This is Lyon which I've been to several times now. I've sat on the front row which is nice but I've also sat in one of the side balcony seats. If you look carefully you will see that in the first 'box' there are three single seats facing inwards and then in the other 'boxes' there are single seats facing towards the stage. I've sat in one of these single 'facing the stage' seats in the 1st balcony and it was superb.


----------



## papsrus (Oct 7, 2014)

perempe said:


> which opera house?


Sarasota Opera House.

You can kind of get a sense of how close the balcony is from the photo below:


----------



## perempe (Feb 27, 2014)

I've been there a couple of years ago, but did not attend an opera.

Opera houses should be built this way (wider rows, not more rows). Our National Theatre (Budapest) is similar. I've been to a concert in the House of Arts in Miskolc, which is similar to this one. I liked it very much. (I bought ticket to the balcony, but wasn't far from the orchestra.)


----------



## sospiro (Apr 3, 2010)

papsrus said:


> Sarasota Opera House.
> 
> You can kind of get a sense of how close the balcony is from the photo below:
> 
> View attachment 65085


Nice! I'd love to go there one day.


----------



## perempe (Feb 27, 2014)

bit off:

go for the beaches, sospiro.
Siesta Beach (Siesta Key, FL)
Lido Beach
Coquina Beach (Manatee, north from Longboat Pass)

visit the Marie Selby Botanical Gardens. you can hear an excellent singer in church (Natasha Milhouse).


----------



## papsrus (Oct 7, 2014)

Not to sound too promotional, but if one were to visit for a couple of weeks in late March through early April, you might be able to swing an itinerary where you catch the tail end of the opera season _and_ the start of the La Musica chamber music festival, which also uses the opera house as its main venue.

Also, the winter seasonal residents are for the most part packing to leave or gone by then, so it's a little less crowded in restaurants, beaches, etc. And the gulf waters are beginning to warm a little (low 70F, although I don't go in the water until it hits about 80F -- late May or June).


----------



## perempe (Feb 27, 2014)

I prefer at least 72F to swim in the oxbow lake of Tisza at Tiszafüred. (There's a beach there.)
I swam once in a 66F water. but it's way offtopic, sorry.


----------



## Cavaradossi (Aug 2, 2012)

Depends on the venue, but for me, orchestra (stalls) front and center is ideal but not always economically feasible. In the world of financial reality I'll take proximity to the stage (main floor, close-in, far left or right) over unobstructed views of the entire stage from more distant seats. A close-in box seat in the "horseshoe" can be great too. When choosing seats in a new venue, I kind of enjoy the challenge of scoping out the seating chart and price ranges and trying to figure which seats are the best value.


----------



## Couac Addict (Oct 16, 2013)

Front row of the balcony unless I'm at the Bastille. Over there, the sound struggles beyond row 20 of the the parterre.


----------



## perempe (Feb 27, 2014)

stalls, but I can not afford it. some sets just don't work from the dress circle level.
I usually go with the cheapest seats available (2€). at Erkel Theatre I buy seats usually to gallery side box no. 3.

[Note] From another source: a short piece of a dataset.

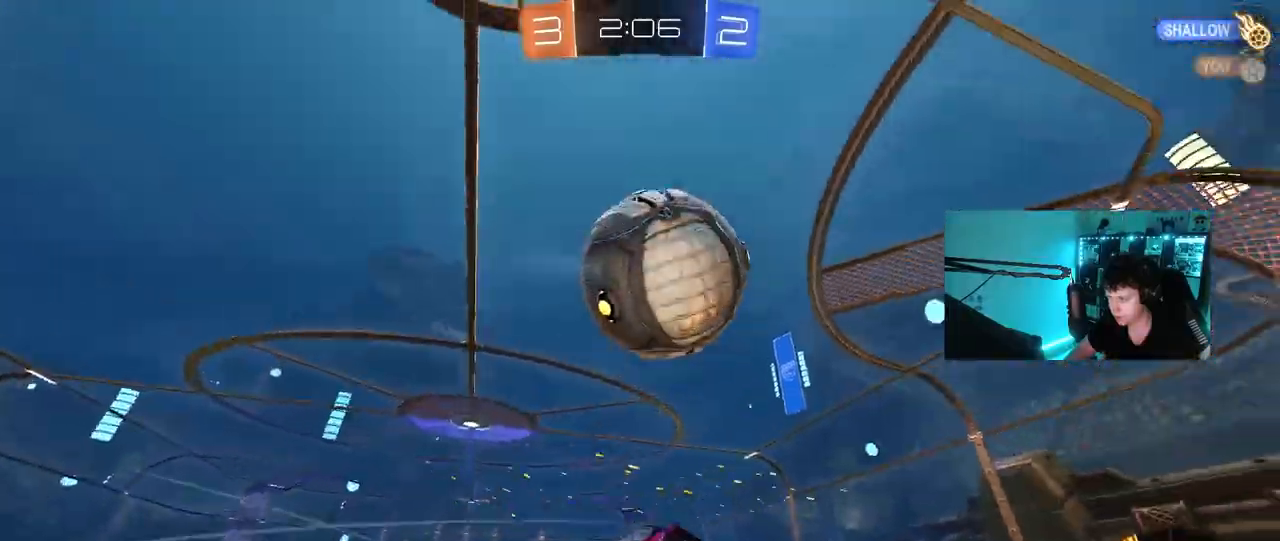
{"keys": ["d", "shift", "w"], "mouse": [], "events": [[67, "mouse_right", "up"], [67, "space", "down"], [250, "space", "up"], [350, "s", "up"], [483, "w", "down"]]}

at concerts in Miskolc I usually buy tickets to the front rows in front of the 1st violins. once I bought to front of altos, but didn't enjoy it as much.

if I have a bad seat, I often find myself playing 2048, so you need a good seat to keep you interested.


----------



## Cesare Impalatore (Apr 16, 2015)

I like to sit in the _loggione_, among the poorest and most cultured people.


----------